After getting into a vicious eye scratching and hair pulling cat fight with Sally Mimi ends up getting belted by Nick who then together with Sally take off in his car away from the perusing, and now on to Nick & Sally, police headed by Let. Hanahan. The movie ends with teenagers June Tompson and her boyfriend and soon to be husband Rocky Webster, June Carlson & Johnny Duncan, forcing Nick off the road. Nick and his new love Sally end up at the bottom of a cliff crushed and burned to a crisp.

Unlike Jerry and Sally June and Rocky didn't fall for Nick's boastful promises of making them rich and famous, or better yet infamous. The two youngsters not only stayed away from Nick's criminal activities but did what they could to both prevent and put an end to them.

Besides the hooky dialog and bad acting the movie had some of the worst lighting you'll ever see, or not see, in a motion picture! Even in an extremely low budgeted turkey like "Delinquent Daughters". There were a number of scenes in the movie that looked like they were filmed in the bottom of a two mile mine shaft with the miners helmet-lights batteries having gone dead!
Riavay

Riavay

Delinquent Daughters (1944)

** (out of 4)

PRC cheapie has a cafe owner turning a bunch of local kids into juvenile delinquents. Thankfully there's a caring judge and a loving cop to try and teach the kids to be good and drink soda instead of whiskey. Seeing that this quickie is from PRC should tell you not too take it too seriously. The film, like so many others of its day, is incredibly poorly made, features bad acting and an even worse script but all of this adds to its charm and if you enjoy movies that are so bad they're laughable then this is a film for me. There are countless stupid scenes with all the typical preaching moments where the judge pleads for peace while the teenagers talk about their bad home lives. The highlight of the film is when one of the cops takes two of the bad kids to see the judge in the middle of the morning and we get a ten minute scene with the judge preaching to everyone in the room.

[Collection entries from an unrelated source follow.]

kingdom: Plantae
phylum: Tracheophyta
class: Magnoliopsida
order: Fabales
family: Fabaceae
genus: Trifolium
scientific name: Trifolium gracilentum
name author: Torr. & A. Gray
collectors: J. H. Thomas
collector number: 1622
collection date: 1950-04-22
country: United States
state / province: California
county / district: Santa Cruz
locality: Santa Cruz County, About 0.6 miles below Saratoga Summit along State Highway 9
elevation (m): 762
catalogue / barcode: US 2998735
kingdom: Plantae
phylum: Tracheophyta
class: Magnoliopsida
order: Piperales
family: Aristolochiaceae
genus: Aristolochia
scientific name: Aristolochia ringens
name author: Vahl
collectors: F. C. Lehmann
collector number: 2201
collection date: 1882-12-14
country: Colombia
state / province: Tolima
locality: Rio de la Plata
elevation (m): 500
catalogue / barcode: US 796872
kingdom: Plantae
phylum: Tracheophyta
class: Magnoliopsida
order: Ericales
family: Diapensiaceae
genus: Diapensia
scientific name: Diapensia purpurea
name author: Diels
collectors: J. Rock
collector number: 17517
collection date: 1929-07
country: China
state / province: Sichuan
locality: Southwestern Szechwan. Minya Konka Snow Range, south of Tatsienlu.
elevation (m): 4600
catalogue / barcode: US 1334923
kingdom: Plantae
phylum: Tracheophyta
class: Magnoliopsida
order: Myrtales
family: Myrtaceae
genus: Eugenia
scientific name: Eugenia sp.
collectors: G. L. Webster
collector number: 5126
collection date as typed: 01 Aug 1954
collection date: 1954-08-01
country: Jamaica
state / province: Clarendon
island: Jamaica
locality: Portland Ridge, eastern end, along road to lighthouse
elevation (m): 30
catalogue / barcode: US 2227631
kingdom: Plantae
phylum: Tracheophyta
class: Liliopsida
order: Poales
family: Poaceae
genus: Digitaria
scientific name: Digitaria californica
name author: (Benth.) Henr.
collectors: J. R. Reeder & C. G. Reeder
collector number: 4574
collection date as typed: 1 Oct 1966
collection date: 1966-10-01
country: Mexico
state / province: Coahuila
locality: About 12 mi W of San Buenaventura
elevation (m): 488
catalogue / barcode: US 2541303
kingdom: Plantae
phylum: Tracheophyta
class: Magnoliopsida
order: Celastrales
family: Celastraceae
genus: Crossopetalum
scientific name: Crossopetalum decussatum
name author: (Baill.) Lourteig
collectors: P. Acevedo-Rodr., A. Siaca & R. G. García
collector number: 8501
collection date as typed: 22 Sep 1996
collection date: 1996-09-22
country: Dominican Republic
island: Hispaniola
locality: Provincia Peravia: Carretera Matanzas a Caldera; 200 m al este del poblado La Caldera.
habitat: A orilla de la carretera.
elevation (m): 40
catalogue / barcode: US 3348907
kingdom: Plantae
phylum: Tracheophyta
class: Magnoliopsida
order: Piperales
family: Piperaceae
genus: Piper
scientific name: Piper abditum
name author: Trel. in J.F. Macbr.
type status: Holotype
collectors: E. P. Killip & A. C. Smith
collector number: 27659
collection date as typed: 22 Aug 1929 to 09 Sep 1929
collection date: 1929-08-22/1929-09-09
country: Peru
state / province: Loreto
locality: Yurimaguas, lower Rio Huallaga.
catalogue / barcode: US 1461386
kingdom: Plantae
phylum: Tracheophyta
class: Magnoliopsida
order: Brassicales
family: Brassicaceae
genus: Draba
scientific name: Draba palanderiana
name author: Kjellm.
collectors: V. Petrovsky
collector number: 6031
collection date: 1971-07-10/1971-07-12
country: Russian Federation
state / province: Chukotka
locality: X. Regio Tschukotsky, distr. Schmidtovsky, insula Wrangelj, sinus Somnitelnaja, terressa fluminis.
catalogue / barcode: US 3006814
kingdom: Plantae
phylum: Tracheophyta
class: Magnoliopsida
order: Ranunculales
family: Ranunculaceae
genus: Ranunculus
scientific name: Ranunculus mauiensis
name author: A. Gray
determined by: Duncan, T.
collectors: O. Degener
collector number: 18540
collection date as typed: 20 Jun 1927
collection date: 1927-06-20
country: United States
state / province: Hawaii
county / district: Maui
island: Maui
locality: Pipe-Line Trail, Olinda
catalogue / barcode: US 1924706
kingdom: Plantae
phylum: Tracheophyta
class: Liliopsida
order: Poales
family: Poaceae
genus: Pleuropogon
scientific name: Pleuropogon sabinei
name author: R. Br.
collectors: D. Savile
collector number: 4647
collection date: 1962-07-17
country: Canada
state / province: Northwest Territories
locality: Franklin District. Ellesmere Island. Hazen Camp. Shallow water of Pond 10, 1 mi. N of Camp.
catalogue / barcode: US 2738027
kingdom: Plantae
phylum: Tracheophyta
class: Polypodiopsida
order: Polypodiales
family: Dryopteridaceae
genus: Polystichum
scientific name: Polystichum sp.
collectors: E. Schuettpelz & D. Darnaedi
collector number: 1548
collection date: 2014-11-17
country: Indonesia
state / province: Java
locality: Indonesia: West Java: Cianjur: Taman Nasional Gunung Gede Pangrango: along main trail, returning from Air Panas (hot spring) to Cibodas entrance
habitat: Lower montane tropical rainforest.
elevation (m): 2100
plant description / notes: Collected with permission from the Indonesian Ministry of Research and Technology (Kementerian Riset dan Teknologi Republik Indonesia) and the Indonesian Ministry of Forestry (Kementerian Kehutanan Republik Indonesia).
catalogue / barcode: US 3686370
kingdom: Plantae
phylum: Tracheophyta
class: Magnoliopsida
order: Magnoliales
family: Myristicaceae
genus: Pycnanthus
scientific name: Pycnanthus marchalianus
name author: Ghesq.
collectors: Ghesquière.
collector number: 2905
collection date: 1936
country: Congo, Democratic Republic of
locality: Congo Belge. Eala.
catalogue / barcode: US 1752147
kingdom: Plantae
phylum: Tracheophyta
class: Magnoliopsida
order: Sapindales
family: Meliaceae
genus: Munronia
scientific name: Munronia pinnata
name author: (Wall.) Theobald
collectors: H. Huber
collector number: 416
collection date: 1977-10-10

An even dumber scene is when one of the girls comes home late and her freak father slaps her and then tries to go after her with a cane. It's silly moments like this that keeps the film moving throughout its 71-minute running time. If you're looking for art then go watch a Bergman film but if you want silly trash then this film delivers.
Froststalker

Froststalker

The film is more than Delinquent Daughters, there are also Delinquent Sons. They could have called it Delinquent Youth/Teens. The one main delinquent daughter is Sally Higgins. Sally is the one that really loves the bad life (crime, stealing, guns, the mob). The other kids started going down the wrong path but they are fairly easy to correct... but Sally is still mad that her parents wouldn't let her see her boyfriend and the boyfriend ended up leaving town. Sally's father also hits her, leaving marks and constantly pushing Sally away from her family. - Sally is still sore about it all.

The suicide at the beginning of the film is what kicked off the police officer and reporter getting involved in the teens. The parents of the teens aren't good (example hitting the kids which pushes the kids away even more instead of drawing them in closer).

It's not a great film - but it's better than the rating suggests it is.